Politica

The Gen Z Right Is Pat Buchanan’s Lasting Legacy

On December 2, 2023, in the modest gymnasium of a community college in Cedar Rapids, Iowa, President Donald Trump addressed a raucous crowd of supporters. As he spoke about the enduring force of the movement he ignited in 2015, he paused to reflect on a man many had forgotten—but whose ideas are increasingly animating the rising generation of conservatives.

“You know there was a man, Pat Buchanan, a good guy, a conservative guy,” Trump began.

A sudden, collective cheer erupted from the left side of the stage—unmistakably youthful, unexpected in tone. “Wow! Young people, they know him,” Trump responded with a mix of surprise and amusement.

The cheering came from a group of College Republicans—mostly young Midwestern men. They represented more than just campus enthusiasm. They were the surface current of a deeper, surging tide within the American right: a generation of young conservatives who have not merely rejected progressive orthodoxy, but who have turned their backs on the neutered, market-centric consensus that long dominated Republican politics.

Their affinities lie not with Reaganite optimism or Bush-era globalism, but with the sobering, culture-first realism of Pat Buchanan. These are the heirs to the original Buchanan Brigade, animated by a blend of cultural traditionalism, economic nationalism, and a deep-seated skepticism toward America’s post–Cold War trajectory. They’re not interested in conserving the status quo. They want to recover something lost.

Three developments define the social fabric of 21st-century America: the triumph of multiculturalism, the commodification of the consumer, and the cultural conquest of the Left. For decades, neither major party offered a meaningful response. Democrats embraced the transformation; Republicans timidly adjusted to it. In the 1990s, Buchanan was virtually alone in warning that the West was in decline—culturally, spiritually, and economically. The relative prosperity and comfort of the ’90s muffled his prophecy, and few listened.

Then came the Great Recession. For millions of Americans, it was more than an economic downturn—it was the unveiling of a deeper, festering crisis. Young people, in particular, felt it viscerally. The America they inherited no longer resembled the country celebrated in their parents’ stories or history books. The economy seemed rigged, the culture foreign, and the future grim.

By the time Donald Trump descended the escalator in 2015, a vanguard of young men had already begun rejecting the stale dogmas of Conservatism, Inc. They were the ideological foot soldiers of Trump’s first campaign—angry, disillusioned, and increasingly well-read. What started as a populist rebellion quickly matured into something more coherent.

Tax cuts and platitudes about the Constitution no longer sufficed.
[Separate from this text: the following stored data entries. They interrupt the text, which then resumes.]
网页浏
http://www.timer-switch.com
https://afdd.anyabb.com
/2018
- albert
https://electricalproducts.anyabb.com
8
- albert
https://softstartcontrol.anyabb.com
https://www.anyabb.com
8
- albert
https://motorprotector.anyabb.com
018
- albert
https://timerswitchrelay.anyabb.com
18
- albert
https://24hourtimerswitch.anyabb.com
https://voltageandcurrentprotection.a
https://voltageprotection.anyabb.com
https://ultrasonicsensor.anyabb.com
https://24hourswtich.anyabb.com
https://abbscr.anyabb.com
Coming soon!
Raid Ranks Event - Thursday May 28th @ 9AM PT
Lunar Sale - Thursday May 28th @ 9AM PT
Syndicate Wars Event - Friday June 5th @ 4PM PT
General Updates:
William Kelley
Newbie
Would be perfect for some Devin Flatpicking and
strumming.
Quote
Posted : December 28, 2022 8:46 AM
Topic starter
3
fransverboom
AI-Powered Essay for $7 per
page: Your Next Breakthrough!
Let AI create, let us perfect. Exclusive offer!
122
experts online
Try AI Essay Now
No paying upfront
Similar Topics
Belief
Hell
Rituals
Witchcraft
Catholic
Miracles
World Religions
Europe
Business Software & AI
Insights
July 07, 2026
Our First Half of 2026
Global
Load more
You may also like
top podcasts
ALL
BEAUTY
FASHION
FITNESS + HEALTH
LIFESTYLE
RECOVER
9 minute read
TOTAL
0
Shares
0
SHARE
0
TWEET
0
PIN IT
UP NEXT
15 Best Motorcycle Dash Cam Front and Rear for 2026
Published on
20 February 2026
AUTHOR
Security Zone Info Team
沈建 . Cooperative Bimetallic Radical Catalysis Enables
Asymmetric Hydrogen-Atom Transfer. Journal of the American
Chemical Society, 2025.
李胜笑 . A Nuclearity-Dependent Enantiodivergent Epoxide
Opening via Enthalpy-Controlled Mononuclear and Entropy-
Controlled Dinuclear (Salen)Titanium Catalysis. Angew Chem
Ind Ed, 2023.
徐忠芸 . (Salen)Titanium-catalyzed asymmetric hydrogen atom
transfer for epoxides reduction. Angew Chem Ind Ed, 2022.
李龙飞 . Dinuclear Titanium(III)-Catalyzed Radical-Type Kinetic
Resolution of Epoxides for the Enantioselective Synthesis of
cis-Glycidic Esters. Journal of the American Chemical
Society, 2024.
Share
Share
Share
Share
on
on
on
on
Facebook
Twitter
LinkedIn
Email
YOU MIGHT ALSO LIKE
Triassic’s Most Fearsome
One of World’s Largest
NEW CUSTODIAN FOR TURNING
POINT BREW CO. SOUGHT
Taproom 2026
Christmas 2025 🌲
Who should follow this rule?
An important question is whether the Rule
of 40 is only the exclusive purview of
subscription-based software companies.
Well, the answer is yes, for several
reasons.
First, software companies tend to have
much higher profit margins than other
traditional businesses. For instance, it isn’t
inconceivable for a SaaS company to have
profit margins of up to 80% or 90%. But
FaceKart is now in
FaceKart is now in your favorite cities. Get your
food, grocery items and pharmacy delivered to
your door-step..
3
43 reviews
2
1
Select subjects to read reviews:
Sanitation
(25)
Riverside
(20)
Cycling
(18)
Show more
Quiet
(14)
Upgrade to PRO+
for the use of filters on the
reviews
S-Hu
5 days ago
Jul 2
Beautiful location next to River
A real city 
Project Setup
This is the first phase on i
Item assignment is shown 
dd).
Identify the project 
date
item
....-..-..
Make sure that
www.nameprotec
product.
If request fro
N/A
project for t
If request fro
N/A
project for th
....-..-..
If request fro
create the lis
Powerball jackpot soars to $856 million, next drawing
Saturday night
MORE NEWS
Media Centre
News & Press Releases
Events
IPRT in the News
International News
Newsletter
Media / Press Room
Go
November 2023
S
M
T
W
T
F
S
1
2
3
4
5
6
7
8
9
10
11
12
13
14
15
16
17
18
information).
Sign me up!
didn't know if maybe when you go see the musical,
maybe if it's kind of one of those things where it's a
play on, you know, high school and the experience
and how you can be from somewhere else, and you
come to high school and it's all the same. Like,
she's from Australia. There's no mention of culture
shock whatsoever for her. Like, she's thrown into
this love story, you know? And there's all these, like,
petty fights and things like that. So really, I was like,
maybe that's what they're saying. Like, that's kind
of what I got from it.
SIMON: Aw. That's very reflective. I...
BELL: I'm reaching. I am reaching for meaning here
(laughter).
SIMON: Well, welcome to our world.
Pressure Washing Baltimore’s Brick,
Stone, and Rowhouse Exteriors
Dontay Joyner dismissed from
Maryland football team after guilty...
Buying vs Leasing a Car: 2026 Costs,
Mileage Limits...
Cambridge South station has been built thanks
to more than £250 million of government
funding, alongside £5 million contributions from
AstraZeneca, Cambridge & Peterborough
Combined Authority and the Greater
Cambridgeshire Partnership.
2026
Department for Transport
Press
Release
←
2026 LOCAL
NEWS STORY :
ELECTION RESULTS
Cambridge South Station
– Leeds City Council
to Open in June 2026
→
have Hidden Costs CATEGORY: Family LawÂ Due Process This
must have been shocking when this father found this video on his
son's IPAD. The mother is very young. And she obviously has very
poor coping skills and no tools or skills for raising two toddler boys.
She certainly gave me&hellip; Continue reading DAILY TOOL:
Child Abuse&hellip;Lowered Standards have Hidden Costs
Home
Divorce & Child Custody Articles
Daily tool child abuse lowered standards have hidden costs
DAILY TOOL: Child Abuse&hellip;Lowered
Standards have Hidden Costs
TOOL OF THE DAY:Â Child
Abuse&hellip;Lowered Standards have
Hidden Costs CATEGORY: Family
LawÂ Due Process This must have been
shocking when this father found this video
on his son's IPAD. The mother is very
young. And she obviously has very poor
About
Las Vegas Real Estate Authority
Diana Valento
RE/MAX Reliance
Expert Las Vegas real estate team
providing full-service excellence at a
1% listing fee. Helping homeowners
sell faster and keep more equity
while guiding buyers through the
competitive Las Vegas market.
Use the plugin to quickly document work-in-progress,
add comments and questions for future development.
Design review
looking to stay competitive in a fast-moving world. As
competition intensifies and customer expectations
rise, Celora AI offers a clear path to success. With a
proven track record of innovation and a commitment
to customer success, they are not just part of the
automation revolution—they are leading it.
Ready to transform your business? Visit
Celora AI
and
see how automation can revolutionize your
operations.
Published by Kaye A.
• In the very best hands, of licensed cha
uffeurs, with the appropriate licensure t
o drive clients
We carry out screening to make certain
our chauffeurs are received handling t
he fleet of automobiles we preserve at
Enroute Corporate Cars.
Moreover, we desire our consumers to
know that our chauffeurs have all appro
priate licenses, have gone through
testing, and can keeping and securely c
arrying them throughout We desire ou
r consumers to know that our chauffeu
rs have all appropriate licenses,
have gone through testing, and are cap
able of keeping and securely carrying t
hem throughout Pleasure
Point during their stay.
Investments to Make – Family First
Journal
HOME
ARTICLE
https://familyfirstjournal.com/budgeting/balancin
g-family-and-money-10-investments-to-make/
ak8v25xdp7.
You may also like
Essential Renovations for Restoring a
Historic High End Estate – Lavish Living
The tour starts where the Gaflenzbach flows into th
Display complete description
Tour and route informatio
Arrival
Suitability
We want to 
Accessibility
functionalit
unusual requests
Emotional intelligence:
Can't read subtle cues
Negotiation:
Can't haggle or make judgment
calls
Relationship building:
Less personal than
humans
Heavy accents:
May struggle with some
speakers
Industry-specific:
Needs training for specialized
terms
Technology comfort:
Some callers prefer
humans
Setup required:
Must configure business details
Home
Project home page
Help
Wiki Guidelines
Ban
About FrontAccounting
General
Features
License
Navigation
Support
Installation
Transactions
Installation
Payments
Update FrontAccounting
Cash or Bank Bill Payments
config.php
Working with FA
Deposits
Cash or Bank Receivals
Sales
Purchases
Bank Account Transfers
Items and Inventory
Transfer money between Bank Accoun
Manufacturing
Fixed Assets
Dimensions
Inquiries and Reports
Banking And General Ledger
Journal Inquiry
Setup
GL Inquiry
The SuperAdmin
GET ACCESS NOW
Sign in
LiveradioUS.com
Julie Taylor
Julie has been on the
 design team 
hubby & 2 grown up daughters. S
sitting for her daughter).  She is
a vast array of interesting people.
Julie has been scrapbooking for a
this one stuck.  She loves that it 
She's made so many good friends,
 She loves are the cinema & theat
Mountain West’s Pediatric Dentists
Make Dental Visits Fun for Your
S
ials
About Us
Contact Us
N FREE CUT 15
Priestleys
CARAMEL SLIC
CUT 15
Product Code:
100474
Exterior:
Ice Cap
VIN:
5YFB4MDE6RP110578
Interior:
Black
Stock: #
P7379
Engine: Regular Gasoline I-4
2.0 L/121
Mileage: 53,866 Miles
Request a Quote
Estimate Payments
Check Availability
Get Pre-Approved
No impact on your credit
Legal immigration was no longer seen as harmless. Endless foreign aid and wars of choice were now understood as betrayals—not of international obligations, but of national ones. The refrain “Democrats are the real racists” gave way to “Stop playing by the Left’s rules.” Conservatism, these young rebels concluded, should not exist to preserve the wreckage of liberalism—it should stand to restore greatness.

It is no surprise, then, that Buchanan’s The Death of the West has become a sacred text among this emerging young right. In an era when most of their peers don’t read, these young conservatives have made it required reading. It has even shaped elected officials. The third-youngest vice president in U.S. history—himself a product of the Midwestern populist realignment—publicly cited Buchanan’s work as formative in 2021 during an interview with David Freiheit.

This revival of Buchananite thought has unnerved many in the conservative establishment. The backlash has come not just from the left, but from within the right—from those who seek to redefine conservatism as a more polite version of liberalism. Joel Berry of The Babylon Bee, for example, dismissed the “Pat Buchanan Right” as radicals, himself seemingly more comfortable cracking Reagan-inflected jokes than grappling with the real challenges faced by today’s young workers, parents, and future homeowners.

But the old consensus is crumbling. The new generation doesn’t want talking points; they want answers. They see through the empty gestures of conservative influencers who quote the Founders one minute and promote materialism the next. The polite right has had its time—and failed.

While Trump may be the most visible beneficiary of Buchanan’s intellectual legacy, the future belongs to those young men and women now entering the institutions of politics, media, and civic life. Their influence will not be limited to elections, but to the cultural soil out of which political movements grow.

Buchanan was once a lone voice, a dissident within his own party. Today, his ideas no longer echo in isolation. They resound in lecture halls, in podcasts, in online reading groups, and in quiet conversations among friends questioning what went wrong with the American dream.

It is likely that Buchanan will not live to see the full fruit of this realignment. But it is his vision—of a nation rooted in faith, heritage, and cultural continuity—that may yet shape the American right for decades to come. This is his final, and perhaps most enduring, gift to the country he tried so long to save.

The views expressed in this article are the author’s own.